L'angoisse de la page pleine

Évidemment qu’on doute ! On est seul face soi-même, c’est quand même pas rien ! J’avais lu beaucoup sur l’angoisse de la page blanche, c’était impressionnant et redoutable, je m’y étais préparé. Eh bien non, je ne l’ai toujours pas connue. Par contre, l’angoisse de la page pleine me parait particulièrement violente. "Le roman est terminé" que je m’étais dit, à deux doigts de boire le champagne ! Bien mal m’en eut pris... Rien n’était fini, c’était juste la première bataille dans cette infinie guerre des mots…

Face à son texte, on est aussi face à soi-même. Face à ses erreurs, à sa médiocrité, à son incompétence. Et chaque page nous torture et nous enfonce. On a beau parfois sortir la tête de l’eau, un peu d’air pour ne pas mourir, heureusement, au tournant de quelques belles tournures dont on peut être fier, d’un bon rebondissement qui nous montre un peu de génie, on retombe de suite après dans les sables mouvants d’une écriture qui vous aspire vers le bas. C’est extrêmement dur à vivre. Le plus désespérant, le plus gluant qui nous colle sans cesse, c’est qu’on a beau relire, corriger et réécrire dix fois le même passage, à chaque fois qu’on y revient, on y retrouve un défaut. Tous les auteurs le disent, la réécriture peut ne jamais terminer. Alors on angoisse aussi de savoir qu’il faudra bien prendre, à un moment, la décision de s’arrêter… J’ose à peine y penser…

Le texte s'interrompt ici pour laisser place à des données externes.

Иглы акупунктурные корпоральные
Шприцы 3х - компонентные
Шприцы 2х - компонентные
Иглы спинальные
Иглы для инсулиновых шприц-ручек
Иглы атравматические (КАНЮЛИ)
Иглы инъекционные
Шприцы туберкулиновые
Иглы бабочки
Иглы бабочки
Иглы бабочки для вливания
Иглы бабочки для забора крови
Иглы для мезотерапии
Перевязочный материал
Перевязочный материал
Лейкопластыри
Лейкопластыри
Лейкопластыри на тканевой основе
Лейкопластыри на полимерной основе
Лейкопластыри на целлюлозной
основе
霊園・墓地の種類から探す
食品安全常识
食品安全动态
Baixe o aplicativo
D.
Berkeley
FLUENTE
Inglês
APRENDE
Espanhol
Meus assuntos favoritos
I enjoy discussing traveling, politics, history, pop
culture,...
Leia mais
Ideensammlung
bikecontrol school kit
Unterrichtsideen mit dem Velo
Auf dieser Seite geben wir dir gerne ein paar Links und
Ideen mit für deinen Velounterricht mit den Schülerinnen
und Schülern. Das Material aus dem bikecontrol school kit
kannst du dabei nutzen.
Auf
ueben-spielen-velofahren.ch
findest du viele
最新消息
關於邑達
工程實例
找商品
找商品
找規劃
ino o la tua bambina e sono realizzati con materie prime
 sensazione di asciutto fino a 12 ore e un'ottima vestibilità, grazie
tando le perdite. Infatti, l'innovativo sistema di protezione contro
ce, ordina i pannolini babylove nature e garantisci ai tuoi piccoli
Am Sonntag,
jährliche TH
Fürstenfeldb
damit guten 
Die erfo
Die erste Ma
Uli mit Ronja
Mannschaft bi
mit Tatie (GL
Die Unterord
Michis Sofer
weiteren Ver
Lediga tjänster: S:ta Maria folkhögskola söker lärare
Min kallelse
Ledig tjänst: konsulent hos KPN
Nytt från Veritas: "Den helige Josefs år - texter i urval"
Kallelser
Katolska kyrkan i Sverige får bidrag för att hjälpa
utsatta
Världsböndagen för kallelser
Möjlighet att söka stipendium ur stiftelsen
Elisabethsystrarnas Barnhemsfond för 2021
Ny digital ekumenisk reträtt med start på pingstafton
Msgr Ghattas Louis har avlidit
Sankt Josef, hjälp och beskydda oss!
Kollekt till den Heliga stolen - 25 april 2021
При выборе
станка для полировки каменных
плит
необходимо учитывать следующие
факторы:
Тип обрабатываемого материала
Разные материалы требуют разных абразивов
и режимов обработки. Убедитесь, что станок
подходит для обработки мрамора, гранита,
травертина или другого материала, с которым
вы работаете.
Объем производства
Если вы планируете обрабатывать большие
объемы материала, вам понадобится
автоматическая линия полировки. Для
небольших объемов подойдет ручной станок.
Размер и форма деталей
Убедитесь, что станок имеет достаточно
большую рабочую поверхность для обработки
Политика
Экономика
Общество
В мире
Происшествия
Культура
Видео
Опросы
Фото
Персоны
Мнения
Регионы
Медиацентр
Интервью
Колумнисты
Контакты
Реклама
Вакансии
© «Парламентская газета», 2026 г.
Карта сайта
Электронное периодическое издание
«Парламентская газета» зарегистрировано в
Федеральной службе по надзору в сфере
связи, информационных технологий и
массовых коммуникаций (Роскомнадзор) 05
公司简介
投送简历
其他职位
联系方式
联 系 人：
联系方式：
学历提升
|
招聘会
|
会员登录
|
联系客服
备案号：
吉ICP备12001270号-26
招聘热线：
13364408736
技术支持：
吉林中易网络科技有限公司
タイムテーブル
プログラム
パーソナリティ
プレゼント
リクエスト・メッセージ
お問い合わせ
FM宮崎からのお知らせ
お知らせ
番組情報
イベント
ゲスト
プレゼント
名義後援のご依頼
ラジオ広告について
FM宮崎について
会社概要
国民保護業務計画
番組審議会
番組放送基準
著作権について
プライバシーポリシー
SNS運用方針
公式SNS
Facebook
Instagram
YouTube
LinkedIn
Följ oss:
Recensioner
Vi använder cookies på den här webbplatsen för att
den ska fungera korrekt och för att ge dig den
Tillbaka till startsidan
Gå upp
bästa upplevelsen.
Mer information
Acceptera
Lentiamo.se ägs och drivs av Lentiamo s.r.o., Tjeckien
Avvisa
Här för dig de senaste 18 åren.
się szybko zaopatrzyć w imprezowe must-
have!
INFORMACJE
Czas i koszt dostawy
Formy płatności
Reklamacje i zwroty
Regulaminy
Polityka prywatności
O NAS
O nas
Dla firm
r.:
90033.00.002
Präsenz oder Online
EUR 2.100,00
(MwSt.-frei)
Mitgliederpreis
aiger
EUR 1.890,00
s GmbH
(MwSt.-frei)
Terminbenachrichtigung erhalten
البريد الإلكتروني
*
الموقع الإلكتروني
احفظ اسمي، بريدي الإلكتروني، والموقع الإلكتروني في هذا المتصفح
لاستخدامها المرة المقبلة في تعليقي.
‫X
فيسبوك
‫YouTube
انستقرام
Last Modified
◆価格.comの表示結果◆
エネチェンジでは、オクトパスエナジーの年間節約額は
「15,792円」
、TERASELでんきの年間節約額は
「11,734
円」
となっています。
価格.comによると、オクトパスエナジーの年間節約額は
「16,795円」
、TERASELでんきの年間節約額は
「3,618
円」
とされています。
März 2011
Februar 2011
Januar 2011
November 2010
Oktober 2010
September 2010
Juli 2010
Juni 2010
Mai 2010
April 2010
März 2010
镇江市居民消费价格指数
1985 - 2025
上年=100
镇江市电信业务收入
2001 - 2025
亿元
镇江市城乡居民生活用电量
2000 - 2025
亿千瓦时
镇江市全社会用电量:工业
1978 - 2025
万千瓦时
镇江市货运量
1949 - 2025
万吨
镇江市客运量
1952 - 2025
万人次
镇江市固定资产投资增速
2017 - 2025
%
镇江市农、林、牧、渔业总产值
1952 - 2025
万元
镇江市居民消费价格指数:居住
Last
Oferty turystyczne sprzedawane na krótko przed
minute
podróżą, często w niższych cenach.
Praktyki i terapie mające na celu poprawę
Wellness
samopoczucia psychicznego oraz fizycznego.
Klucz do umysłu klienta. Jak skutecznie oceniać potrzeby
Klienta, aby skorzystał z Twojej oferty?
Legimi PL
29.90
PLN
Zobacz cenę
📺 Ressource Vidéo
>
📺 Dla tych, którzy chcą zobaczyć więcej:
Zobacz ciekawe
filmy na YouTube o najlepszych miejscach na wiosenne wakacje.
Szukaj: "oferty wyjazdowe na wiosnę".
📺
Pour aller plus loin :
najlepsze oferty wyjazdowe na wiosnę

Bien sur le principal conseil, c’est de se faire aider, de trouver les fameux beta-lecteurs que tous les auteurs chassent parmi leurs amis et connaissances, ou braconnent au hasard sur internet. Mais lá aussi, côté angoisse, c’est pas mal non plus ! Déjà, il faut avoir les couilles d’envoyer son texte. Sévèrement burné pour se dire que ça y est, il est assez avancé pour être soumis, à la bêta lecture. C’est du même ordre de dire que la relecture est terminée alors que la dernière fois on est encore tombé sur deux fautes d’orthographe, une mauvaise tournure et une incohérence ! Alors on se rassure piteusement en se disant que rien ne se joue d’important, le bêta lecteur n’est pas tout à fait le lecteur, c’est juste un cobaye, de la chair à canon… On sacrifie ses meilleurs amis, mais bon, c’est pour la bonne cause !

Les gentils, ceux qui sont plus enthousiastes à l’idée d’appuyer un projet qu’à le critiquer, ne nous rassurent pas plus que les méchants avec leurs ondes négatives pour nous pilonner et nous envoyer par le fond. Ben oui, les gentils, ils sont trop gentils. Ça fait du bien sur le moment, un peu de pommade sur le désespoir, un petit massage tantrique de l’égo, mais au fond, on doute ou on n’y croit pas ! Les méchants, eux par contre, si… ceux qui savent bien mettre le doigt ou ça fait mal, le défaut qu’on connait de soi et qu’on espérait passé inaperçu, ou pire le défaut qu’on n’imaginait pas, la faiblesse de l’œuvre qu’on n’avait pas vue. Oui, les méchants, eux, ils font bien du dégât ma bonne dame !

Alors on se rassure et finalement on continue ! On se dit que la seule façon de progresser c’est de souffrir, que si on est arrivé jusque-là c’est déjà un succès qu’il faut poursuivre, qu’avec tout le temps et l’énergie que l’on a investis, il est impossible de renoncer et de tout perdre.